### Selected passage

17. You have driven to New Hampshire on a Sunday just to buy alcohol.
18. You know how to pronounce Yastrzemski.
19. You know there's a trophy at the end of the Bean Pot.
20. You order iced coffee in January.
21. You know that the Purple Line will take you anywhere.
22. You love scorpion bowls.
23. You know what they sell at a Packie.
24. Sorry Manny, but number 24 means DEWEY EVANS.
25. You know what First Night is.
26. You know at least one guy named Sean, Pat, Whitey, Red, Bud or Seamus. Bonus: You know how to pronounce Seamus.
27. McLobster = McCrap.
28. You know at least 2 cops in your town because they were your high school drinking buddies.
29. You know there are 6 New England states, but that Connecticut really doesn't count.
30. You give incomprehensible directions to tourists, feel bad when they drive off,but then say to yourself, 'Ah, screw them.'
31. You know at least one bar where you can get something to drink after last call.
32. You hate the Kennedys, but you vote for them anyway.
33. You know holding onto the railing when riding the Green Line is not optional.
34. The numbers '78 and '86 make you cringe.
35. You've been to Goodtimes
36. You think the rest of the country owes you for Thanksgiving and Independence Day. (...and they DO).
37. You have never actually been to 'Cheers.'
38. The words ' WICKED' and 'GOOD' go together.
39. You've been to Fenway Park.
40. You've gone to at least one party at U Mass.
41. You own a 'Yankees Suck' shirt or hat.
42. You know what a Frappe is.
43. You've been to Hempfest.
44. You know who Frank Averuch is.
45. ADVANCED: You know Frank Averuch was once Bozo the Clown
46. You can complete the following: 'Lynn, Lynn..........
47. You get pissed off when a restaurant serves clam chowder, and it turns out to be friggin' Snows.
48. You actually know how to merge from six lanes of traffic down to one.
49. The TV weatherman is damn good if he's right 25% of the time.
50. You never go to Cape Cod, you go 'down the Cape'.
Bonus: People that live in Wareham say you are on Cape Cod when actually you have to go over the bridges to be on Cape Cod.
51. You think that Roger Clemens and Johnny Damon are more evil than Whitey Bulger.
52. You know who Whitey Bulger is.
53. You went to the Swan Boats, House of Seven Gables, or Plymouth Plantation on a field trip in elementary school.
54. Bobby Orr is loved as much as Larry Bird, Tom Brady, and Ted Williams.
55. You remember Major Mudd.
56. You know what candlepin bowling is.
57. You can drive from the mountains to the ocean all in one day.
58. You know Scollay Square once stood where Government Center is.
59. When you were a kid, Rex Trailer was the coolest guy around. Speaking of which....
60. You can still hum the song from the end of Boom Town
61. Calling Carrabba's an 'Italian' restaurant is sacrilege.
62. You still have your old Flexible Flyer somewhere in your parents' attic.
63. You know that the Mass Pike is some sort of strange weather dividing line.

### Data excerpt

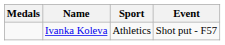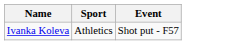- column: Medals
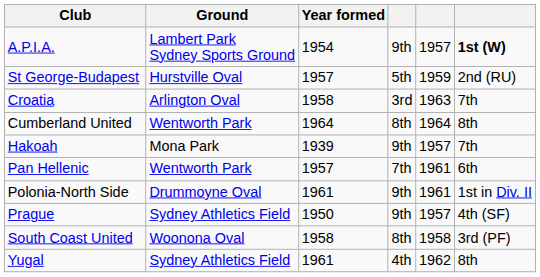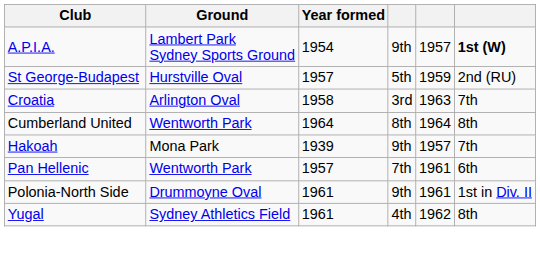- row: Prague | Sydney Athletics Field | 1950 | 9th | 1957 | 4th (SF)
- row: South Coast United | Woonona Oval | 1958 | 8th | 1958 | 3rd (PF)
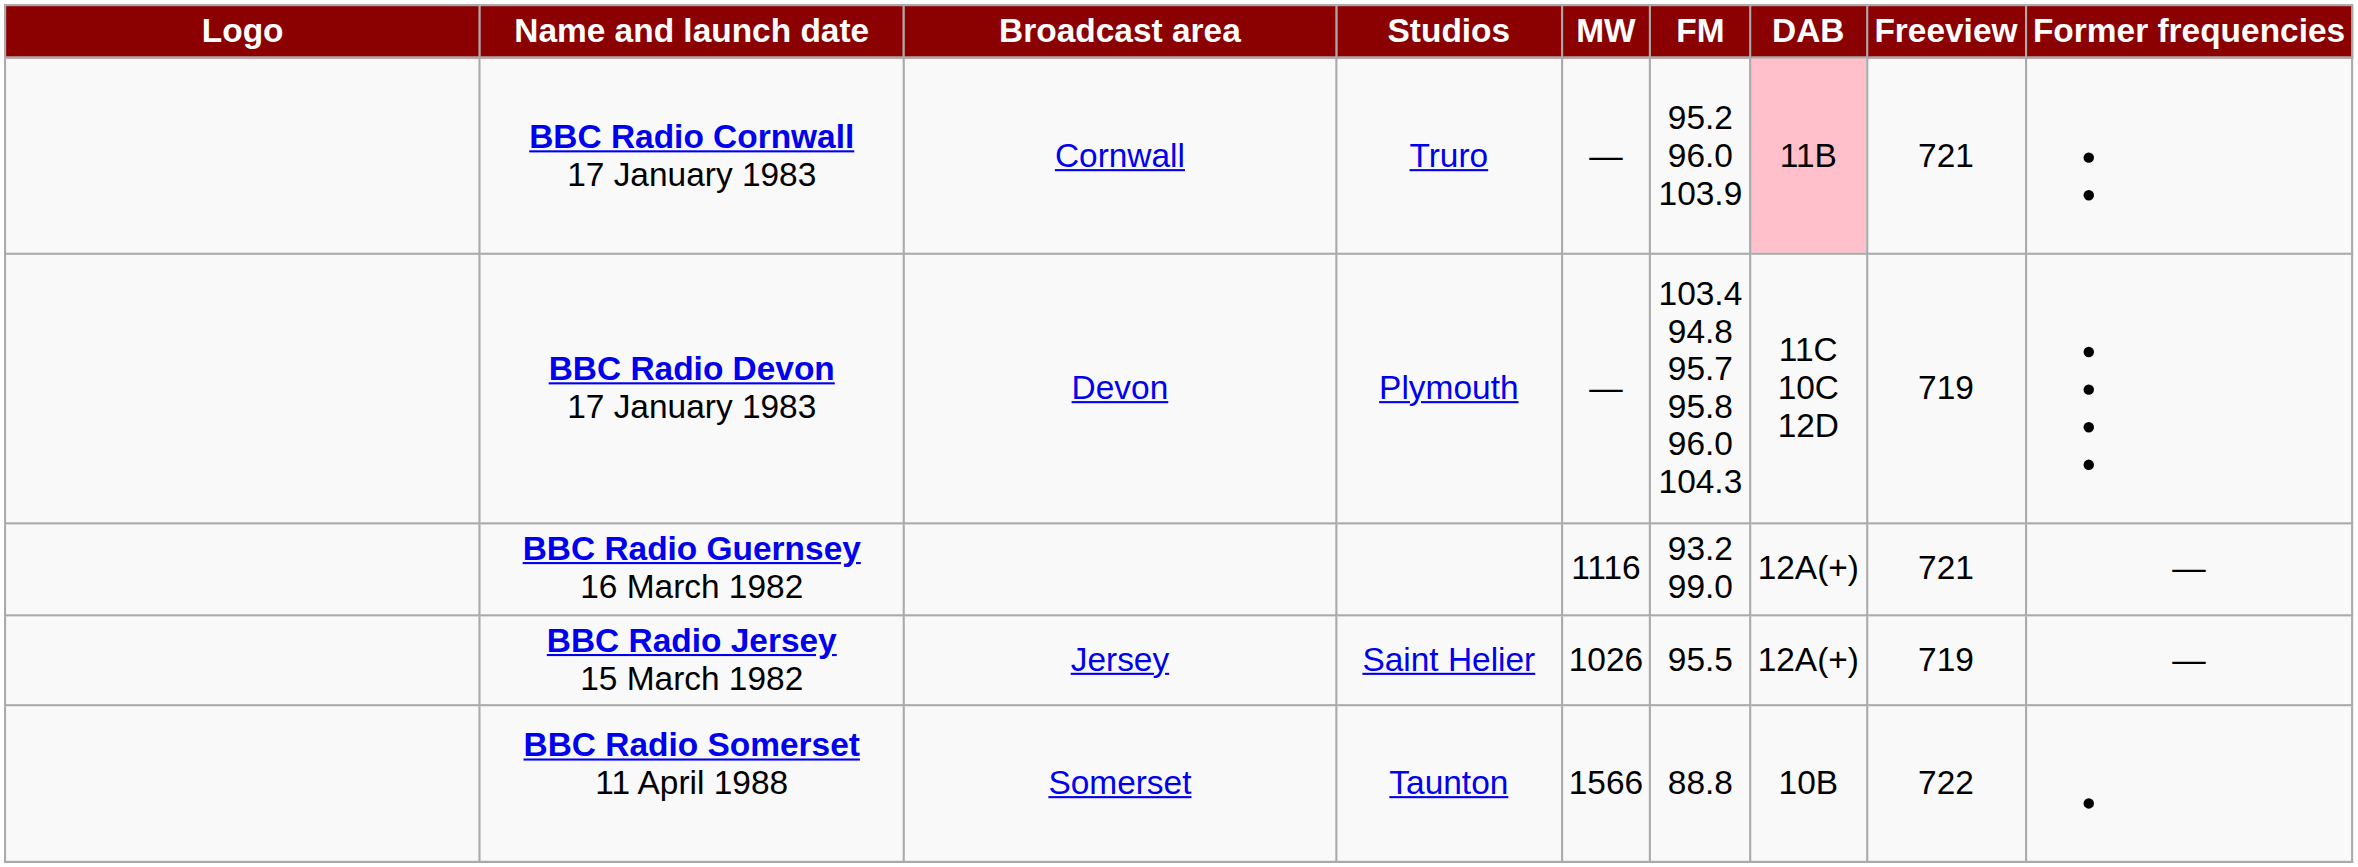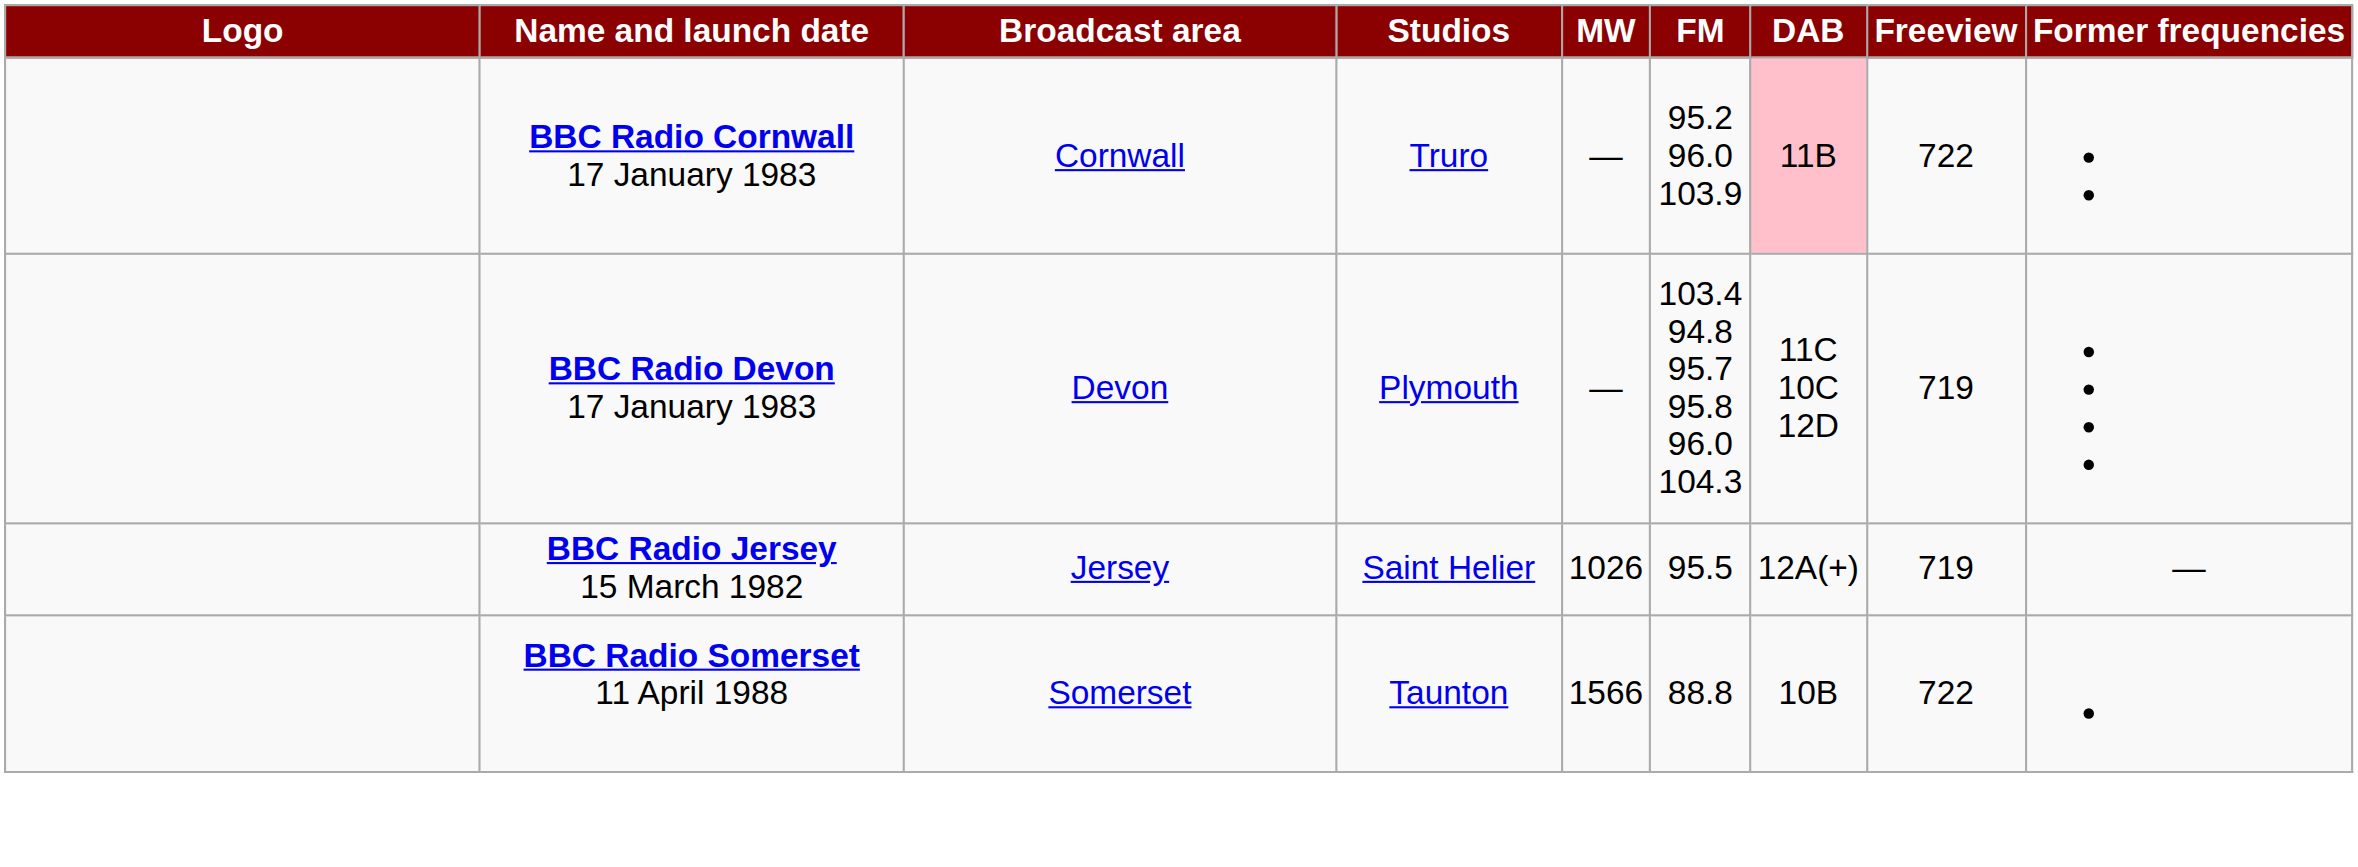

### Work instructions
#1 Answer these about the Boston list:
(a) What does item 34 say the numbers '78 and '86 make you do?
(b) On which transit line is holding onto the railing described as not optional?
(c) According to item 45, who was Frank Averuch once?
#2 Pull the passage of the Boston list between "47. You get" and "in one day.", inclusive, word for word.

### Correct answers
#1
(a) Cringe.
(b) The Green Line.
(c) Bozo the Clown.

#2
47. You get pissed off when a restaurant serves clam chowder, and it turns out to be friggin' Snows.
48. You actually know how to merge from six lanes of traffic down to one.
49. The TV weatherman is damn good if he's right 25% of the time.
50. You never go to Cape Cod, you go 'down the Cape'.
Bonus: People that live in Wareham say you are on Cape Cod when actually you have to go over the bridges to be on Cape Cod.
51. You think that Roger Clemens and Johnny Damon are more evil than Whitey Bulger.
52. You know who Whitey Bulger is.
53. You went to the Swan Boats, House of Seven Gables, or Plymouth Plantation on a field trip in elementary school.
54. Bobby Orr is loved as much as Larry Bird, Tom Brady, and Ted Williams.
55. You remember Major Mudd.
56. You know what candlepin bowling is.
57. You can drive from the mountains to the ocean all in one day.